“In Casentino a luglio e ad agosto si contano fino a 15 o 20 sagre a fine settimana. Una concorrenza davvero dura da sopportare per i ristoratori, per giunta nell’unico periodo dell’anno in cui si vede più gente grazie al turismo e alla voglia di uscire che l’estate porta con sé”, denuncia il presidente della delegazione Confcommercio di Bibbiena Adelmo Baracchi.
“Noi siamo a favore delle sagre vere, consolidate nel tempo, che sono diventate roccaforti per salvare la tradizione enogastronomica locale. Per fortuna ce ne sono ancora alcune, eventi che fanno bene a tutta la vallata. Ma la maggior parte delle sagre in programma è palesemente una scusa per fare ristorazione mascherata e ricavare proventi da utilizzare per scopi che spesso di sociale hanno davvero poco. Si vende di tutto, dalla pizza alla bistecca, spesso utilizzando prodotti congelati che vengono da chissà dove e presentandoli come locali. Tutto questo eludendo le tasse, sfruttando il volontariato, aggirando i controlli e godendo di tante agevolazioni”.
Un fenomeno che negli ultimi tempi sembra quasi essere esploso. “Dietro la facciata delle associazioni senza scopo di lucro a volte si nascondono vere e proprie realtà imprenditoriali abusive, come dimostrano i fatti di cronaca di questi giorni. Le amministrazioni comunali non possono più fare finta di nulla: è in gioco il futuro di tante aziende e di tanti lavoratori. In Casentino ci sono 133 locali, tra pizzerie e ristoranti, per un totale di quasi 300 occupati. Se queste imprese chiudono forse la gente potrà continuare a mangiare fuori alle sagre, almeno d’estate, ma le famiglie rimaste senza lavoro che faranno? E la concorrenza sleale esiste anche per i locali da ballo, che si vedono soffiare clienti dalle tante serate danzanti organizzate qua e là”.
“A questo punto”, prosegue Baracchi, “facciamo nostro l’appello lanciato qualche giorno fa dal presidente provinciale dell’Associazione pizzerie di Confcommercio Renato Pancini, che ha chiesto sgravi fiscali per i pubblici esercizi nei mesi estivi, con la speranza che un taglio a Tari e Tasi bilanci un po’ le perdite subite a causa delle troppe sagre”.

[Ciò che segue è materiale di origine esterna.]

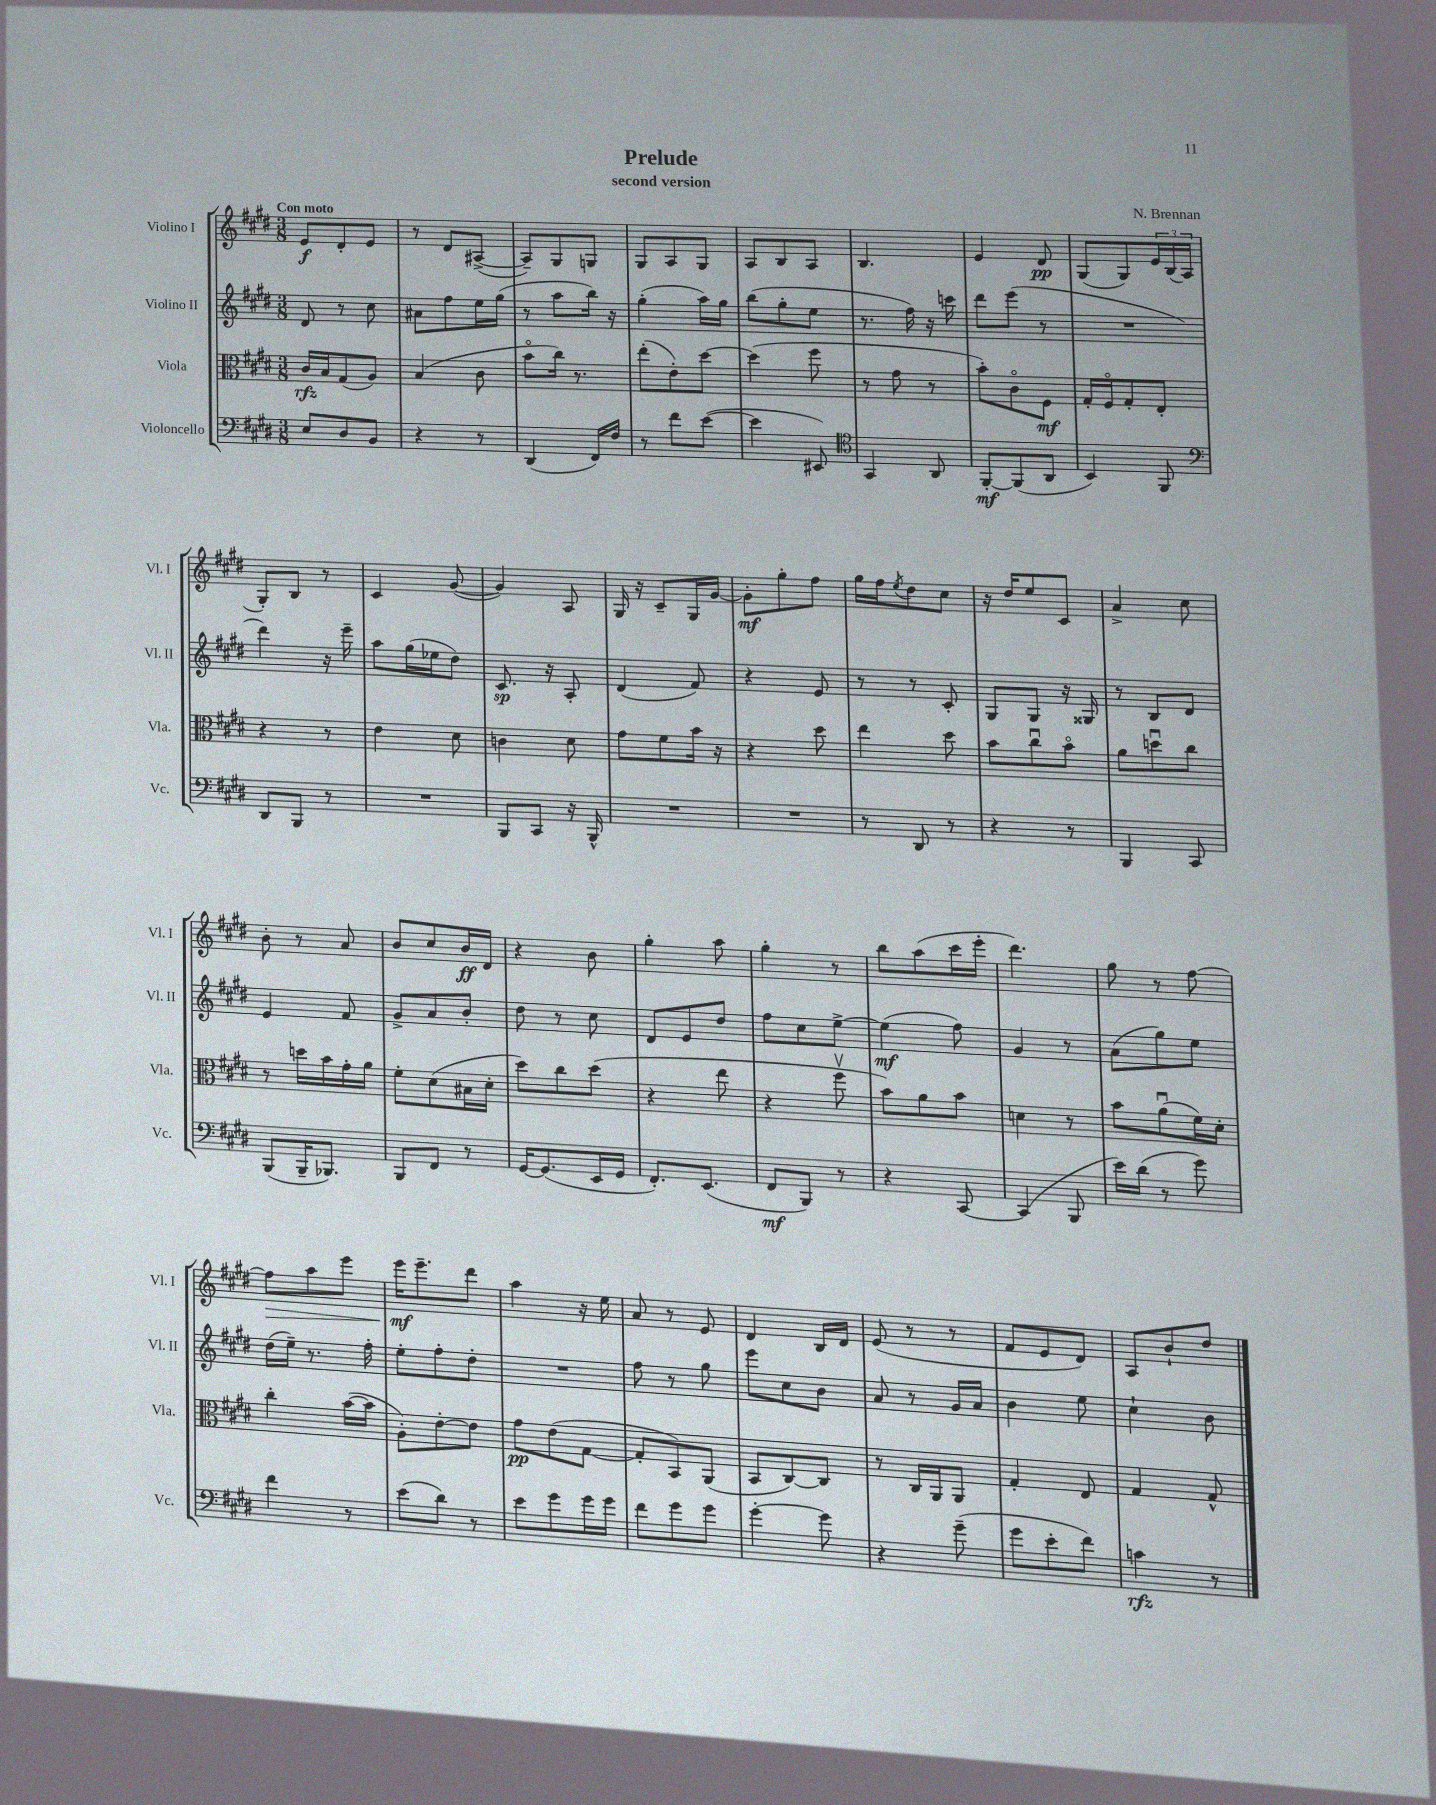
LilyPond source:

\header { title = "Prelude" composer = "N. Brennan" subtitle = "second version" }
<<
\new StaffGroup <<
\new Staff = "s0" \with { instrumentName = "Violino I" shortInstrumentName = "Vl. I" } {
    \clef treble \key e \major \numericTimeSignature \time 3/8 \tempo "Con moto"
    e'8\f dis'8-. e'8 |
    r8 dis'8 ais8~->( |
    ais8--) gis8 g8 |
    gis8 a8 gis8 |
    a8 b8 a8 |
    b4. |
    e'4 dis'8\pp |
    gis8( gis8) \tuplet 3/2 { e'16 b16( a16 } |
    gis8-.) b8 r8 |
    cis'4 gis'8~( |
    gis'4) a8 |
    gis16 r16 cis'8-- gis16 gis'16~ |
    gis'8-.\mf gis''8-. fis''8 |
    gis''16 fis''16 \acciaccatura { e''8 } dis''8 cis''8 |
    r16 dis''16 e''8 cis'8 |
    a'4-> cis''8 |
    b'8-. r8 a'8 |
    b'8 cis''8 b'16\ff dis'16 |
    r4 b'8 |
    gis''4-. a''8 |
    gis''4-. r8 |
    b''8 a''8( cis'''16 e'''16-. |
    dis'''4.) |
    gis''8 r8 fis''8~ |
    fis''8\> a''8 e'''8 |
    e'''16\mf\! e'''8.-- dis'''8 |
    a''4 r16 e''16 |
    a'8 r8 e'8 |
    dis'4 b16 dis'16 |
    e'8( r8 r8 |
    fis'8 e'8 dis'8) |
    a8 b'8-! dis''8 \bar "|." |
}
\new Staff = "s1" \with { instrumentName = "Violino II" shortInstrumentName = "Vl. II" } {
    \clef treble \key e \major \numericTimeSignature \time 3/8
    dis'8 r8 cis''8 |
    ais'8 fis''8 e''16 gis''16( |
    r8 a''8 b''16) r16 |
    gis''4-.( a''16) gis''16 |
    b''8( gis''8-. e''8 |
    r8. fis''16) r16 c'''16 |
    dis'''8 e'''8( r8 |
    R4. |
    dis'''4) r16 e'''16-- |
    a''8 gis''16( ees''16 dis''8) |
    cis'8.\sp r16 a8-. |
    dis'4( fis'8) |
    r4 e'8 |
    r8 r8 cis'8-. |
    gis8 gis8 r16 gisis16 |
    r8 b8 dis'8 |
    e'4 fis'8 |
    gis'8-> a'8 b'8-. |
    dis''8 r8 cis''8 |
    dis'8 e'8 dis''8 |
    fis''8 cis''8 e''8~-> |
    e''4\mf( fis''8) |
    gis'4 r8 |
    a'8( gis''8) e''8 |
    dis''16( e''16--) r8. fis''16-. |
    e''8-. fis''8-. dis''8-. |
    R4. |
    fis''8 r8 gis''8 |
    e'''8 cis''8 b'8 |
    a'8 r8 gis'16 a'16 |
    b'4 e''8 |
    cis''4-! b'8 \bar "|." |
}
\new Staff = "s2" \with { instrumentName = "Viola" shortInstrumentName = "Vla." } {
    \clef alto \key e \major \numericTimeSignature \time 3/8
    cis'16\rfz b16 gis8( a8) |
    b4( cis'8 |
    b'8\flageolet cis''16) r8. |
    e''8-.( e'8-.) dis''8~ |
    dis''4( fis''8 |
    r8 gis'8 r8 |
    b'8-.) cis'8\flageolet fis8\mf |
    gis16-. fis16\flageolet gis8-. e8-. |
    r4 r8 |
    e'4 dis'8 |
    c'4 dis'8 |
    gis'8 fis'8 b'16 r16 |
    r4 dis''8 |
    e''4 dis''8 |
    b'8 cis''8\downbow b'8\flageolet |
    a'8 d''8\downbow cis''8 |
    r8 d''16 b'16 gis'16-. a'16 |
    fis'8-. dis'8( bis16 dis'16-. |
    dis''8) cis''8 dis''8( |
    r4 e''8 |
    r4 fis''8\upbow |
    b'8) a'8 b'8 |
    d'4 r8 |
    b'8 a'8\downbow( fis'16) dis'16-. |
    cis''4-. b'16~( b'16 |
    a8-.) e'8~-. e'8 |
    gis'8\pp e'8( gis8~ |
    gis8-. b,8) a,8( |
    b,8 cis8~) cis8 |
    r8 cis16 a,16 a,8 |
    gis4-. e8 |
    gis4 gis8-^ \bar "|." |
}
\new Staff = "s3" \with { instrumentName = "Violoncello" shortInstrumentName = "Vc." } {
    \clef bass \key e \major \numericTimeSignature \time 3/8
    e8 dis8 b,8 |
    r4 r8 |
    dis,4( fis,16) fis16 |
    r8 fis'8 e'8~( |
    e'4 eis,8) |
    \clef tenor gis,4 a,8 |
    fis,8~-.\mf fis,8( a,8 |
    b,4) fis,8 |
    \clef bass dis,8 b,,8 r8 |
    R4. |
    b,,8 cis,8 r16 b,,16-^ |
    R4. |
    R4. |
    r8 dis,8 r8 |
    r4 r8 |
    b,,4 cis,8 |
    b,,8( b,,16-- bes,,8.) |
    b,,8 fis,8 r8 |
    gis,16~ gis,8.( e,16 gis,16 |
    fis,8.-.) e,8.( |
    fis,8\mf b,,8) r8 |
    r4 cis,8~ |
    cis,4( b,,8 |
    e'16) dis'16( r8 gis'8) |
    fis'4 r8 |
    e'8( dis'8) r8 |
    e'8 gis'8 gis'16 gis'16 |
    fis'8 gis'8 gis'8 |
    gis'4~-. gis'8 |
    r4 gis'8--( |
    gis'8 e'8-. fis'8) |
    c'4\rfz r8 \bar "|." |
}
>>
>>
\layout { \context { \Score \remove "Bar_number_engraver" } }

“In alternativa”, aggiunge il presidente dei commercianti Casentinesi, “chiediamo alle Amministrazioni Comunali della vallata di ridiscutere insieme il regolamento sulle sagre, per approvare in calendario solo quelle vere. Vale a dire: realmente legate al territorio per storia e tradizione, concentrate in pochi giorni e con un solo prodotto di punta nel menù. Noi abbiamo già stilato un documento con alcune proposte per l’identificazione delle sagre “di qualità”. Speriamo che i Sindaci ascoltino il nostro appello”.
Cinque le regole individuate dalla Confcommercio: l’attività di somministrazione deve restare legata al prodotto tipico che la sagra ha nel nome; i prodotti indicati nel menù devono provenire per almeno il 70% dalla filiera corta o comunque devono rientrare fra quelli tradizionali dell’agroalimentare toscano; l’area a disposizione per servire i pasti non deve essere più del 25% di quella complessiva. Va incentivata la collaborazione con le attività locali. Infine, va approvata una durata massima di 4/5 giorni, frazionabile in due periodi. In ogni caso, bene non sfondare il tetto massimo di 70/80 giorni complessi di sagre in un anno all’interno dello stesso Comune.